The smoking area behind the main buildings and across from the weight room is sparsely populated, and often empty during the school’s 40-minute “open campus” lunch period, when most of the student body treks down the street to the local burger joint. Although a handful of students without passes can usually be found smoking in the church parking lot across the street, Assistant Principal Mark Reider said only one student has been suspended for smoking in the last five months.

Advertisement

For Cops, it’s certainly a change of pace from his days at University High School, where he was an assistant principal before smoking areas were approved.

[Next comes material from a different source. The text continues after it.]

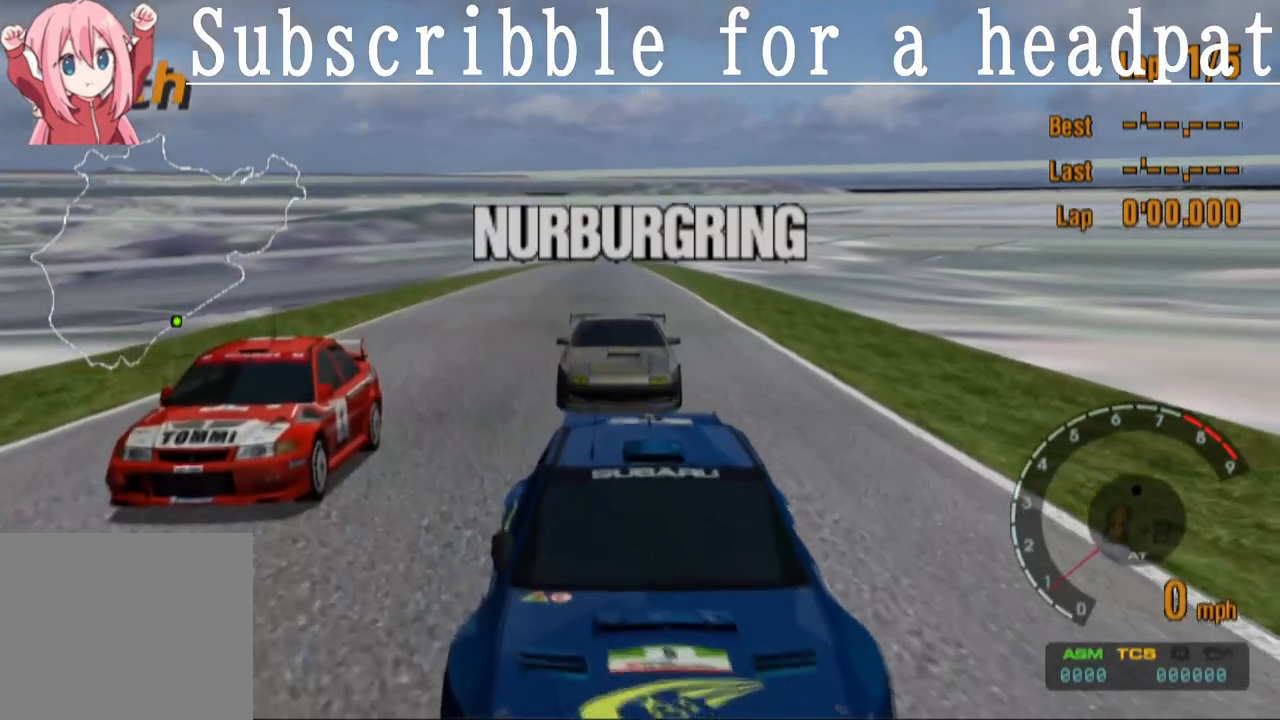
{"buttons": [], "left_stick": "center", "right_stick": "center", "events": []}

There, he said, the school had a virtual police squad of 16 college students hired to supervise the halls four hours each day.

“It was a big cat-and-mouse game,” he said. “We’d have a male and female supervisor in each restroom, and they’d end up quitting all the time cause they got tired of it. And we’d have to go up to the university to recruit more students. We’d go through hundreds in a year. A lot of resources and a lot of time was going into it and the ultimate effect was pretty small.”

If the anti-smoking law goes into effect, he estimated that it would cost each school as much as $30,000 a year to enforce, and despite his name, Cops does not relish the idea of spending his lunch hour patrolling bathrooms again.

Still, he is somewhat philosophical about the whole thing.

“Schools are simply microcosms of society,” said Woodbridge Principal Cops. “If it becomes a debate in the outside world, as it is now--you know, whether the office worker can smoke on the job--that’s an issue that will be dealt with in the high school too.”